EXERCISE BRIEF -> Render everything from the start of the entries down to and including the line containing "de triunfar tanto" as a numbered list, leaving out any blank lines.

RECORDS PROVIDED ->
++++++++

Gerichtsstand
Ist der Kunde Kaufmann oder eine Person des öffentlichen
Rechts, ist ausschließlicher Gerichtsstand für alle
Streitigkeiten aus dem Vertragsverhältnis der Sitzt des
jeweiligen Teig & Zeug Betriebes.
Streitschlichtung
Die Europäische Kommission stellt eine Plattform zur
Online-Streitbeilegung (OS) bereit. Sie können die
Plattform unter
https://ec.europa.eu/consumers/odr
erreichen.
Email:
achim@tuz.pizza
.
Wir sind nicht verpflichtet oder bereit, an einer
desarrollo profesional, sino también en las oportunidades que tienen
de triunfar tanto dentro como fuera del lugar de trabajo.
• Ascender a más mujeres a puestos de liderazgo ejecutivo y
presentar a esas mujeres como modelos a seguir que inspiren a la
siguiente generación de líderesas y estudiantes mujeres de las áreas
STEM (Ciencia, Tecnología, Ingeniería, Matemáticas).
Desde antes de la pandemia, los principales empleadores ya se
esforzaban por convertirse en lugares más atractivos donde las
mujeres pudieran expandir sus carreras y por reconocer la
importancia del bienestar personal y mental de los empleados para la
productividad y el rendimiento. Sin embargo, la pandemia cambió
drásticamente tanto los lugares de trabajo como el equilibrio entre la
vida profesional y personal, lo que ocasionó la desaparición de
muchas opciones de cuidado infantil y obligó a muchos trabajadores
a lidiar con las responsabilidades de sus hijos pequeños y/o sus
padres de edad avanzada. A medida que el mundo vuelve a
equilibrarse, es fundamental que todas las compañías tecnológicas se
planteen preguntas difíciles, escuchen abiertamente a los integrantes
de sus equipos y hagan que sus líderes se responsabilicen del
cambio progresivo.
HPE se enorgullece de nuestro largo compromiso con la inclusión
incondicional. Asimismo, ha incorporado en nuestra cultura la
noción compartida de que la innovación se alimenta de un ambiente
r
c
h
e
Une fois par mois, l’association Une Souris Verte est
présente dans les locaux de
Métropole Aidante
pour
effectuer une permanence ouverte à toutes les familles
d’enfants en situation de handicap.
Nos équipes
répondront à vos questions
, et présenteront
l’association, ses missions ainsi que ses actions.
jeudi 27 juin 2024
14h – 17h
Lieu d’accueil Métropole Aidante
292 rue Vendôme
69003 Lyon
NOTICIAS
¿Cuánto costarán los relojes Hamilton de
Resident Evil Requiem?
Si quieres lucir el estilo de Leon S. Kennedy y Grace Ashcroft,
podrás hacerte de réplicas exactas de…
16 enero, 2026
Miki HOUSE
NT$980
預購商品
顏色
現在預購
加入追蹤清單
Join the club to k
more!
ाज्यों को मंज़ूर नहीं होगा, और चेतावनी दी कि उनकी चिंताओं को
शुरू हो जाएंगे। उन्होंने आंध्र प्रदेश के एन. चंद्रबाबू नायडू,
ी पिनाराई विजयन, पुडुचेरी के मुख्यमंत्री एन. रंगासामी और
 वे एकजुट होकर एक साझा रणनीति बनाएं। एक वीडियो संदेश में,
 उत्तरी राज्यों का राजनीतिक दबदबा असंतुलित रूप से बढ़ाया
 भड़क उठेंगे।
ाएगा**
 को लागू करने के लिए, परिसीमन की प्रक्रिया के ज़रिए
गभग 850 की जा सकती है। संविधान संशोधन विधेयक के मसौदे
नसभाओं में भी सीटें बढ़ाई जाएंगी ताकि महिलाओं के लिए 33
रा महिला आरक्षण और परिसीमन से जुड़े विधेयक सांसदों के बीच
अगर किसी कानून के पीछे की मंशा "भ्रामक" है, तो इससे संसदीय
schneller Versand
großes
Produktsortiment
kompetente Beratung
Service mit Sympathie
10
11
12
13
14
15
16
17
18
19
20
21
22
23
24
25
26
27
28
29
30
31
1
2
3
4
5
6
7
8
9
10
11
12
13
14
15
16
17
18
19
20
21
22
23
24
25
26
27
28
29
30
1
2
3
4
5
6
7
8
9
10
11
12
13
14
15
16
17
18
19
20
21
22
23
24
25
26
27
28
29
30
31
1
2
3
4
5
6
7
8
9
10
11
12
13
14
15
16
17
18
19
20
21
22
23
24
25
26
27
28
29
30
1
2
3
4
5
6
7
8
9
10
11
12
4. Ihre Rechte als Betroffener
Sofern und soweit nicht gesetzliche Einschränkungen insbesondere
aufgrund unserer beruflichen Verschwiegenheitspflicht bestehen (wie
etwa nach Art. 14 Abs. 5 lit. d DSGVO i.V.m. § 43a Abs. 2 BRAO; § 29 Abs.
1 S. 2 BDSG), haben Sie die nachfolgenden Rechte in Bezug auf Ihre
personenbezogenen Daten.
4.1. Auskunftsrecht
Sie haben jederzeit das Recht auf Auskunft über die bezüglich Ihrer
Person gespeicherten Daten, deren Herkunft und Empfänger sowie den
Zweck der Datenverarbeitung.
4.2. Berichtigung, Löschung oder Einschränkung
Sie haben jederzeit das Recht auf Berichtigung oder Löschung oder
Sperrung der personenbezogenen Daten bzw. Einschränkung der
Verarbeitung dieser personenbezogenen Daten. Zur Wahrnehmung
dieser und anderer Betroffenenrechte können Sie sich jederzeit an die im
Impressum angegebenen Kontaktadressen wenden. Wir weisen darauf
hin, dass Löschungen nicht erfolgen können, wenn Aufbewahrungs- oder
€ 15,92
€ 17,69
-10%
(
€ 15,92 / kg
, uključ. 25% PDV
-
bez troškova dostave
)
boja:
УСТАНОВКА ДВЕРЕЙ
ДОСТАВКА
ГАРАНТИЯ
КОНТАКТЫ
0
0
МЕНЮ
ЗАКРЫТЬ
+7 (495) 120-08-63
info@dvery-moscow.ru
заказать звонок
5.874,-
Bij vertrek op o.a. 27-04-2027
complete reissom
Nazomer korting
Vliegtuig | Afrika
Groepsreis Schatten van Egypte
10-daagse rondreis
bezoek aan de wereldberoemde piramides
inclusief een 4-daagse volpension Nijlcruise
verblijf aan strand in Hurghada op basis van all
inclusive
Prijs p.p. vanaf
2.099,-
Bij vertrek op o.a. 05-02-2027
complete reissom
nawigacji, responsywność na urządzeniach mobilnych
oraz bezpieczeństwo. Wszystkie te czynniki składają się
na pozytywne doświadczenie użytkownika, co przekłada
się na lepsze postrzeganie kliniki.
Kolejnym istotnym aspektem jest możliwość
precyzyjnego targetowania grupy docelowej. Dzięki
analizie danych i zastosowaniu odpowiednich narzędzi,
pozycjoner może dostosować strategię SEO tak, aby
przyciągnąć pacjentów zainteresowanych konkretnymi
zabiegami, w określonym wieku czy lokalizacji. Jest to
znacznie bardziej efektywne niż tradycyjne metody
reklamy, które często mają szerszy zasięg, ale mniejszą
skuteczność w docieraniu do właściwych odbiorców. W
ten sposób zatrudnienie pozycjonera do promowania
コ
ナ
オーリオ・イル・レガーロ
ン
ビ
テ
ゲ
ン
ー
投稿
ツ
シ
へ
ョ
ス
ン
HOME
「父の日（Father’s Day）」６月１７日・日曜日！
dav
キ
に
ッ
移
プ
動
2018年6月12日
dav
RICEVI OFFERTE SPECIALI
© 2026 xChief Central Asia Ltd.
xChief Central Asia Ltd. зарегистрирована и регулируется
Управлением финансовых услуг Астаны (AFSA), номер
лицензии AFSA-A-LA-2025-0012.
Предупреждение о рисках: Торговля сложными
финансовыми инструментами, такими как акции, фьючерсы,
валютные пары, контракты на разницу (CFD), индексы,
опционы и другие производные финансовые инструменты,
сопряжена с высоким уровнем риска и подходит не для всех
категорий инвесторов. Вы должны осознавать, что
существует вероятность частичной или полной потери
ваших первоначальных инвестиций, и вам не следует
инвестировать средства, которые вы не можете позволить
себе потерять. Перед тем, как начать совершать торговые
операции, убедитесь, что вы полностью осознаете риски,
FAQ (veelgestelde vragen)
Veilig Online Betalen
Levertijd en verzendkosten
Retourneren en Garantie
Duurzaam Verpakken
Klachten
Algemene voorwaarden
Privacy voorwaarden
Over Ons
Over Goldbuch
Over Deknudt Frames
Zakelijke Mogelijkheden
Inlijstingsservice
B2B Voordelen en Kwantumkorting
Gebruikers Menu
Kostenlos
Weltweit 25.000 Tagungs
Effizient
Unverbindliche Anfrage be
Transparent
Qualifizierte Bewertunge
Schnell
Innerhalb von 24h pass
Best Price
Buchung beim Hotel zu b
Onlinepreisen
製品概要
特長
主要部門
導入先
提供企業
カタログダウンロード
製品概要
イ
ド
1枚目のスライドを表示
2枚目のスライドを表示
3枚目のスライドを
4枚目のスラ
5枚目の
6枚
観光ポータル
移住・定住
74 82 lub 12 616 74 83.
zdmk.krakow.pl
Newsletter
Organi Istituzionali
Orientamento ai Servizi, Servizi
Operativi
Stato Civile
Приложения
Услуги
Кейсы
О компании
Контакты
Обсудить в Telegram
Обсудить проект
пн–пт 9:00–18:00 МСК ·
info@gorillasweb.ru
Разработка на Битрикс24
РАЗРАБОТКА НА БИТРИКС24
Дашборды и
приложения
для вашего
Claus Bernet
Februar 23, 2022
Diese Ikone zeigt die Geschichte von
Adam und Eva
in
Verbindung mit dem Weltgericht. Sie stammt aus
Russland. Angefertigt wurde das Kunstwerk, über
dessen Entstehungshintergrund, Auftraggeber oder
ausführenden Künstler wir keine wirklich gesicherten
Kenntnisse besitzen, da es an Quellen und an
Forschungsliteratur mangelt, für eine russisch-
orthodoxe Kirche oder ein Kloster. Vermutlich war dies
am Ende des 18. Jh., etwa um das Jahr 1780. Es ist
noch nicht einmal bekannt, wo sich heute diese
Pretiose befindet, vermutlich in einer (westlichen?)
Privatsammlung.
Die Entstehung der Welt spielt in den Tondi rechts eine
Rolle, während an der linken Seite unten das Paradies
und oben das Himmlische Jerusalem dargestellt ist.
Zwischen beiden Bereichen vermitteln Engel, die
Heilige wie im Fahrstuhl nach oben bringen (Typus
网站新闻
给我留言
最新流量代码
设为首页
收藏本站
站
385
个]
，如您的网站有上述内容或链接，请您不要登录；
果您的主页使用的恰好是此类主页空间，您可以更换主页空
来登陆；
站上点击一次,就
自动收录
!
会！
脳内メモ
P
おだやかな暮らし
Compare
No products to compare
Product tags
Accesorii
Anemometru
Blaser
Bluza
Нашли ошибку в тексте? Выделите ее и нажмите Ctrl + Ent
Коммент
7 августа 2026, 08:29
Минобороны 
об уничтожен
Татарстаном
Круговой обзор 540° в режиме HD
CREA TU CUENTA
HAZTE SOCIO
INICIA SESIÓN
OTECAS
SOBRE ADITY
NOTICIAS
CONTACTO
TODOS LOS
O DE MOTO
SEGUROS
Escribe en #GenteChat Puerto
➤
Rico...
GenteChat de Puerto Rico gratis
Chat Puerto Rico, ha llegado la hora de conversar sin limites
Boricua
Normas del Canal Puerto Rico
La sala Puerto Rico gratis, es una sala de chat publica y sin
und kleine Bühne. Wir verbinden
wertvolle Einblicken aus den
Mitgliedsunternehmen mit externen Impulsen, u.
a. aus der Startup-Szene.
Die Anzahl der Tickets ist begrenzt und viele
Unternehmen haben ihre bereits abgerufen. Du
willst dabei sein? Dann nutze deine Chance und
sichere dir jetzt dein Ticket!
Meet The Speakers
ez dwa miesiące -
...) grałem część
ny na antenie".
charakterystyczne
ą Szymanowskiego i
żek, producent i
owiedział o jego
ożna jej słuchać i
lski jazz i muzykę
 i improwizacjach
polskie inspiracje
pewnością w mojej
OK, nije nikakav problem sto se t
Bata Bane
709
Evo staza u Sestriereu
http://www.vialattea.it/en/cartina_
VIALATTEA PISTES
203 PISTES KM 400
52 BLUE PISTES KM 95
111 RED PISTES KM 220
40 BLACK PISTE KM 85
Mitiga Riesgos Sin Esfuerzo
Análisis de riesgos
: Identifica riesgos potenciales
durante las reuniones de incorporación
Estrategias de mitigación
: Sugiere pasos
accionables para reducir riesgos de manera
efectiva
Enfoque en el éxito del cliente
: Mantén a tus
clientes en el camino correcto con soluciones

++++++++

OUTPUT FOR THIS TASK ->
1. Gerichtsstand
2. Ist der Kunde Kaufmann oder eine Person des öffentlichen
3. Rechts, ist ausschließlicher Gerichtsstand für alle
4. Streitigkeiten aus dem Vertragsverhältnis der Sitzt des
5. jeweiligen Teig & Zeug Betriebes.
6. Streitschlichtung
7. Die Europäische Kommission stellt eine Plattform zur
8. Online-Streitbeilegung (OS) bereit. Sie können die
9. Plattform unter
10. https://ec.europa.eu/consumers/odr
11. erreichen.
12. Email:
13. achim@tuz.pizza
14. .
15. Wir sind nicht verpflichtet oder bereit, an einer
16. desarrollo profesional, sino también en las oportunidades que tienen
17. de triunfar tanto dentro como fuera del lugar de trabajo.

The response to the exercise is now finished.